TASK TO CARRY OUT: Check the records below line by line, and report how many lines include the string "tokenString". No other words are needed.

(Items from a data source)
* * * * * * * * *
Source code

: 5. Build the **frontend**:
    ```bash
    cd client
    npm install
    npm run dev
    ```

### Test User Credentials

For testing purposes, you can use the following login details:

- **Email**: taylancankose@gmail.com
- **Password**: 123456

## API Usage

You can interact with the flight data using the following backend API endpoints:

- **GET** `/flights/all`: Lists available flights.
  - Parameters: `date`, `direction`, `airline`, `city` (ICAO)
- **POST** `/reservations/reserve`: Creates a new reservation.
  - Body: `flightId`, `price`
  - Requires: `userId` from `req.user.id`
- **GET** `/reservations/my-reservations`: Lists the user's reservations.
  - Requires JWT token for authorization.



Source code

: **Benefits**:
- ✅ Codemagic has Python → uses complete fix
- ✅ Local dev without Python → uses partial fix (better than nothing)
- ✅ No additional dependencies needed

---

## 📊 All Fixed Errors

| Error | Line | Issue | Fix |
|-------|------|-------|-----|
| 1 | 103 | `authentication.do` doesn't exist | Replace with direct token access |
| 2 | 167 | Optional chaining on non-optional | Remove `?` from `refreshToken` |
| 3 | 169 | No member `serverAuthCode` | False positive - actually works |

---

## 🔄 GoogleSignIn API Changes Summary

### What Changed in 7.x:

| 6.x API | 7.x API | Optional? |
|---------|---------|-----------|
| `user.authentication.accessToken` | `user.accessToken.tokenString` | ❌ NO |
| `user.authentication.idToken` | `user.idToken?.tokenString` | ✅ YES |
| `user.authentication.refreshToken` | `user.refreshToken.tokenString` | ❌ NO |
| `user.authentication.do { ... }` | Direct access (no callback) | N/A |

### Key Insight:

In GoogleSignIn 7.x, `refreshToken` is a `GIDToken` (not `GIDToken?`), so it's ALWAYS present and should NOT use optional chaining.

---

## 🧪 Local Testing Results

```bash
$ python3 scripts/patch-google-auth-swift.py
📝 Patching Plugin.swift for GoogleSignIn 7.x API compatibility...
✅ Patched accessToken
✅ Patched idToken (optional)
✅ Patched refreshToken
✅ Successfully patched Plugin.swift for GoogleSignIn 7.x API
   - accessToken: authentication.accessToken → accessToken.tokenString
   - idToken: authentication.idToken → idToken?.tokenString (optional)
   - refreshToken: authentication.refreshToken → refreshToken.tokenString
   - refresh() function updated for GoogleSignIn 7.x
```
* * * * * * * * *
SOLUTION FOR THIS TASK: 6